> **WHAT NEEDS TO BE DONE**: In the basketball post below, list every name or nickname of a person in the order each first appears.

> **EXCERPT**:
■ ■ ■ ■ ■

Jamal matched up against Dajuan most of the game,
Parker only played 11 minutes towards the end of the game
when Jamal had already been out on the floor quite some time..

Jamal shut Dajuan down.

Jamal didn't shoot well, but aside from the 7 to 3 minute mark in the 4th quarter, he didn't play that bad at all.

He did what was asked of him..i.e distribute the ball picking up 7 assists. There was that one great pass to TC that didn't get converted as well (TC got the ft's).

What I would have liked to see more of though was dribble drive penetration with a kick-out for a shooter. He didn't do this much at all. This is what Jay does well.

Regardless, only at the end of the 4th quarter, where fatigue set in did his play get sloppy due to the pressure...with 3 to's . Though right after he was subbed for, the Bulls turned it over right again on their end of the court.

Now as for being prepared, IMO a lot of that is being mentally prepared. After playing a certain amount of minutes each night at specific times, getting out of that routine can leave one not mentally prepared.

■ ■ ■ ■ ■

Keypoint text descriptions
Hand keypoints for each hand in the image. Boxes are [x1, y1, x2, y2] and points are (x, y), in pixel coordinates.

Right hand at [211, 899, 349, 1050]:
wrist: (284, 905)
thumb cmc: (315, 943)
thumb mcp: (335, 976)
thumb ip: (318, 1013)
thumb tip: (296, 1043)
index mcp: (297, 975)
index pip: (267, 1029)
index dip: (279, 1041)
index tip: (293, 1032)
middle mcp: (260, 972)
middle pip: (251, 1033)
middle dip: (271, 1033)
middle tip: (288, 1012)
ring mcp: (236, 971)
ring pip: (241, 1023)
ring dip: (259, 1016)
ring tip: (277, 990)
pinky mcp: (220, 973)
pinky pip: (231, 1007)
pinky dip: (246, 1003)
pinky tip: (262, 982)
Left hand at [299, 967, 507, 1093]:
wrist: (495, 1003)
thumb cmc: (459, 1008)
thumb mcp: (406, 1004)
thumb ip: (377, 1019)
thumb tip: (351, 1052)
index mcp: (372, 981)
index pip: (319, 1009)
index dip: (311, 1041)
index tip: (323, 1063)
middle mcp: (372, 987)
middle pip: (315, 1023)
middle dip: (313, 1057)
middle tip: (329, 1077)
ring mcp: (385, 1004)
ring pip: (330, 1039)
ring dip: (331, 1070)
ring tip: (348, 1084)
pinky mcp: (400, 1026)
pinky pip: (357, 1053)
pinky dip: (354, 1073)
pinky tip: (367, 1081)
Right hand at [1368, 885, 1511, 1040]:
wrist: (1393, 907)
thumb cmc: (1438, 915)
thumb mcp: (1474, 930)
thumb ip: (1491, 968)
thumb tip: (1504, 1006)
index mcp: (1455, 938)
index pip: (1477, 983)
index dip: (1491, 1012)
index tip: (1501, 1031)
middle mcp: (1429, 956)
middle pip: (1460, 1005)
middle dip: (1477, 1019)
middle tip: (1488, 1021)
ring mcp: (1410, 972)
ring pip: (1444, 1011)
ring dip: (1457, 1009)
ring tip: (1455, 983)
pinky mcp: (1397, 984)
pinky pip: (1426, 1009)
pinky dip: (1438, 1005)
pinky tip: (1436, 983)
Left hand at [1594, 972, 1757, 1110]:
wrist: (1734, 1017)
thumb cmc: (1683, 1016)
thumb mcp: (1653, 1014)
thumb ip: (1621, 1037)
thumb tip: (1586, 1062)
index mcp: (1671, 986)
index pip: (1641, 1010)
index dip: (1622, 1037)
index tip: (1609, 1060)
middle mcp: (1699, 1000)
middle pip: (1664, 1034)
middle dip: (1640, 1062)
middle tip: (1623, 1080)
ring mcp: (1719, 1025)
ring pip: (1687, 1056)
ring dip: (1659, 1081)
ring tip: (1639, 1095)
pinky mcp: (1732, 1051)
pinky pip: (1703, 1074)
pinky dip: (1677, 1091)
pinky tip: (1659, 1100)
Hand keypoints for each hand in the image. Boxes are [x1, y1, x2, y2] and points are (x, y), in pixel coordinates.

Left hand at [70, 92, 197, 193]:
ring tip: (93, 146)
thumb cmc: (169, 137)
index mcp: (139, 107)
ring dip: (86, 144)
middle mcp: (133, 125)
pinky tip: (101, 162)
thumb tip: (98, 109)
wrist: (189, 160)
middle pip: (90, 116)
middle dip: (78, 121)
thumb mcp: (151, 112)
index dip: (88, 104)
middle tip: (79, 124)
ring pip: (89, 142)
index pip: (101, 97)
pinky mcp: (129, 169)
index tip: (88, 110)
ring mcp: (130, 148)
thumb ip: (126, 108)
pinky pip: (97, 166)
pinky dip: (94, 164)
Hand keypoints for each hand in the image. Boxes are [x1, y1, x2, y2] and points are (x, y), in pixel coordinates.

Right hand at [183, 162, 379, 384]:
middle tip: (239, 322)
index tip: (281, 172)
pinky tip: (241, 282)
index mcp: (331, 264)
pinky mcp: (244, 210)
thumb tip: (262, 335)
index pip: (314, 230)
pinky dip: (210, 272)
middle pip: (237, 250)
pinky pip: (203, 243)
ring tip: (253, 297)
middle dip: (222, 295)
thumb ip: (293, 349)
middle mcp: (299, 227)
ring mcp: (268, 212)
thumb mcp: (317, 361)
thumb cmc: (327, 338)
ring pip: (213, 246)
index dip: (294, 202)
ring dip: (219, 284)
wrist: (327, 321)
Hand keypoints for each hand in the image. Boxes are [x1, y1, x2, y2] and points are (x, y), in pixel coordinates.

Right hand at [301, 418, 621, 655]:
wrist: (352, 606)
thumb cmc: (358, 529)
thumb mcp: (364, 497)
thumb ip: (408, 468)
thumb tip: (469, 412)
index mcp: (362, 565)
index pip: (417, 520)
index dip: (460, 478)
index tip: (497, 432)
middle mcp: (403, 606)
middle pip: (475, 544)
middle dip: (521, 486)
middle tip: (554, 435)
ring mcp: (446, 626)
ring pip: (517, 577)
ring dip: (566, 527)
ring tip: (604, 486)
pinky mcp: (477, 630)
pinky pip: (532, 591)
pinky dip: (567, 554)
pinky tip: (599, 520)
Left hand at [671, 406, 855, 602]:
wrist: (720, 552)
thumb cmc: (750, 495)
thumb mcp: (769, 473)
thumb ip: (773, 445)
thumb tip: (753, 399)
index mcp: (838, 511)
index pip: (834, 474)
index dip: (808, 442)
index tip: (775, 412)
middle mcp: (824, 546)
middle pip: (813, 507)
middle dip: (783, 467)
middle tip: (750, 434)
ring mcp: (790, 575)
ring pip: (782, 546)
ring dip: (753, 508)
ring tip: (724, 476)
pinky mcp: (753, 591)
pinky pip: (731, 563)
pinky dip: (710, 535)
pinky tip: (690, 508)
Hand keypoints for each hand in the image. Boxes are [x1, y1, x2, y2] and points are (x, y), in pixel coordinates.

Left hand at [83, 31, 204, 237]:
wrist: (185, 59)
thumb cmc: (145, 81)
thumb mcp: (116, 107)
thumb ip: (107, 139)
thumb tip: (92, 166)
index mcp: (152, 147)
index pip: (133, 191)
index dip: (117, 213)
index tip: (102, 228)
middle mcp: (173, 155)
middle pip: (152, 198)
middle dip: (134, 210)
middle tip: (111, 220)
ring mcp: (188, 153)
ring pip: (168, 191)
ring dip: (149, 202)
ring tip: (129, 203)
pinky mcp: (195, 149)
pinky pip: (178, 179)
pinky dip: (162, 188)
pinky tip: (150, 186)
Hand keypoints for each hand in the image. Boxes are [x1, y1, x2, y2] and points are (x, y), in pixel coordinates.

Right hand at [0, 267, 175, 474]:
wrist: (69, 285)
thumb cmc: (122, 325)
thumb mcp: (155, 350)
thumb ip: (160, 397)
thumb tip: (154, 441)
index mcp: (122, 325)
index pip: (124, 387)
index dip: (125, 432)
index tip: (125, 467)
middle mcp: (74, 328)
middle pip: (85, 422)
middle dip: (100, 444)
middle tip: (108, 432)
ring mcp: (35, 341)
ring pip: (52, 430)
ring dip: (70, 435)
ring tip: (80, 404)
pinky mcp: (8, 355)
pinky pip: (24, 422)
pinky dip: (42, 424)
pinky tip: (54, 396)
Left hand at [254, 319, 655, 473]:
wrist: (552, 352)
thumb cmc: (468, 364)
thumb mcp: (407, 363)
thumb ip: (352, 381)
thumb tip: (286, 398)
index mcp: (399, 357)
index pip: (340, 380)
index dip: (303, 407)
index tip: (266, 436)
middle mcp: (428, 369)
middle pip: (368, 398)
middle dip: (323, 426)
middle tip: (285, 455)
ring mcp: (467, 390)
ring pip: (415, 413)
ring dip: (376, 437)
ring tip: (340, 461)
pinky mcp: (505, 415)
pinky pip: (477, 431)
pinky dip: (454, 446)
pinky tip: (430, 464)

■ ■ ■ ■ ■

> **COMPLETED EXERCISE**: Jamal, Dajuan, Parker, TC, Jay